Mehmet Akif Ersoy Üniversitesi Fen Edebiyat Fakültesi biyoloji Bölümü öğretim üyesi Prof. Dr. İskender Gülle, 'alg' (nodularia sipumigena) patlaması nedeniyle rengi sarıya dönen Burdur Gölü'nde inceleme yaptı. Su içerisindeki bazı mikroskopik bitkilerin çok yoğun şekilde gelişerek tamamen ortamı kendi lehine çevirmeleri ve rengine boyamalarına 'alg' patlaması denildiğini belirten Prof. Dr. İskender Gülle, "'Saklı Cennet' olarak adlandırılan Burdur Gölü'nün güzel manzarasından ne yazık ki güzel haberler veremiyoruz. Gölün kıyı kesimleri sarımsı renkte ve bulamaç kıvamında" dedi.
TUZLULUK VE KİRLİLİK BAŞLICA NEDEN
Prof. Dr. Gülle, alg patlamalarının dünyada yaygın olduğunu, birçok ekonomik, çevresel ve sağlık sorunlarına neden olabildiğini kaydetti. Burdur Gölü'nde bu organizmanın varlığının ilk defa 2000 yılında kendisi tarafından rapor edildiğini anlatan Prof. Dr. Gülle, şunları kaydetti:
"Daha sonra 2006, 2010, 2011 yıllarında son olarak da geçen yıl bir miktar görüldü. Fakat tüm zamanların en büyük gelişimini bu sene görüyoruz. Bunun başlıca sebebi gölün tuzluluk oranının her yıl artması. Göl suyunun tuzluluk oranı yüzde 50 artarak binde 21.5 civarına geldi. Ayrıca 40- 50 yıldır Burdur şehrinin bütün yerleşim bölgelerinin kanalizasyon dahil olmak üzere tarımsal atıkları, yüzey atık suları göle gidiyor. Gölün fosfor açısından zenginleşmesine sebep olan bu durum, alg gelişimini oldukça kolaylaştırıyor."
KİTLESEL BALIK ÖLÜMLERİ OLACAK
Prof. Dr. Gülle, göldeki alg patlamasının yaklaşık 10 gün devam edeceğini daha sonra bu organizmaların toplu halde çürümeye başlayacağını söyledi. Çürümenin çok yoğun olacağını ifade eden Prof. Dr. Gülle, "Çürüme esnasında oksijen oldukça düşecek veya sıfırlanacak. Yoğun bir koku olacağı gibi göl suyu da çok kirli, bulanık bir hal alacak. Oksijen azalacağı için gölün endemik balık türlerinden Burdur dişli sazanında kitlesel ölümler meydana gelebilir. Hatta su kuşlarında bile ölümler olabilir" diye konuştu.
İNSAN SAĞLIĞINA DOĞRUDAN ETKİSİ YOK
Alg patlamasının bazı durumlarda yoğun toksin saldığını da anlatan Prof. Dr. İskender Gülle, "Hepototoksin denilen, canlıların karaciğeri üzerinde etkili olan bir tür toksin salgılıyorlar. Bu toksin, balıklarda ve suyu kullanan diğer canlılarda AKUT ve kronik etkilere yol açabilir. Ancak Burdur Gölü'nün suyu içme, sulama ve evsel amaçlı kullanılmadığı için bu toksinin insanlar üzerinde doğrudan bir etkisi söz konusu değil" dedi.

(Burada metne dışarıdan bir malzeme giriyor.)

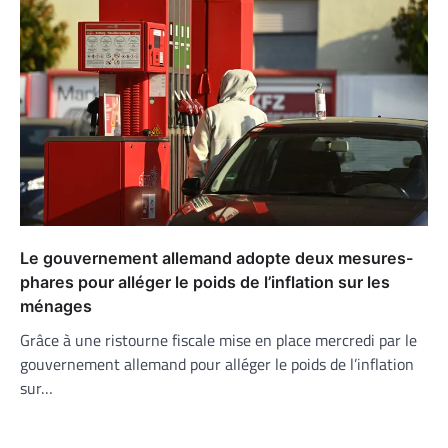
Le gouvernement allemand adopte deux mesures-
phares pour alléger le poids de l’inflation sur les
ménages
Grâce à une ristourne fiscale mise en place mercredi par le
gouvernement allemand pour alléger le poids de l’inflation
sur…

Prof. Dr. Gülle, "Göle girilmesi, su sporları tavsiye edilmeyen bir durum. Bütün dünyada bu durumlarda su kenarına uyarı levhaları asılır. Burada böyle bir şeye gerek görülmemiş. Kıyaya gelenler çok fazla estetik bir yapı göremeyecek" dedi.

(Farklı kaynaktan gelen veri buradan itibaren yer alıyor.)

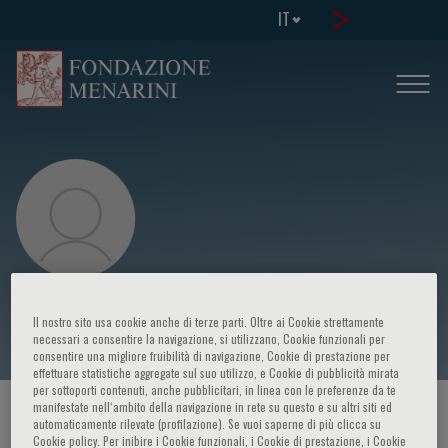
IT
Masafumi Fukagawa
Il nostro sito usa cookie anche di terze parti. Oltre ai Cookie strettamente
necessari a consentire la navigazione, si utilizzano, Cookie funzionali per
consentire una migliore fruibilità di navigazione, Cookie di prestazione per
effettuare statistiche aggregate sul suo utilizzo, e Cookie di pubblicità mirata
per sottoporti contenuti, anche pubblicitari, in linea con le preferenze da te
manifestate nell‘ambito della navigazione in rete su questo e su altri siti ed
HOME PAGE
/
CORSI ED EVENTI
/
RELATORE
automaticamente rilevate (profilazione). Se vuoi saperne di più clicca su
Cookie policy. Per inibire i Cookie funzionali, i Cookie di prestazione, i Cookie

10 SANTİMETREDEN SONRASI GÖRÜNMÜYOR
1990'lı yıllarda suyun 10 metre dibi görülürken şu anda görüş açısının 10 santimetreye kadar düştüğünü vurgulayan ve kirliliğe dikkati çeken Prof. Dr. Gülle, "Hava koşullarına bağlı olarak birkaç gün sonra yoğun bir amonyak ve hidrojen sülfit kokusu yayılabilir. Aslında bu olay yıllardır göle ne yapıldıysa onun ortaya çıkmış hali. Göl suyunun eski haline dönmesi, her şey düzgün olsa bile 10 yıldan önce mümkün değil" diye konuştu.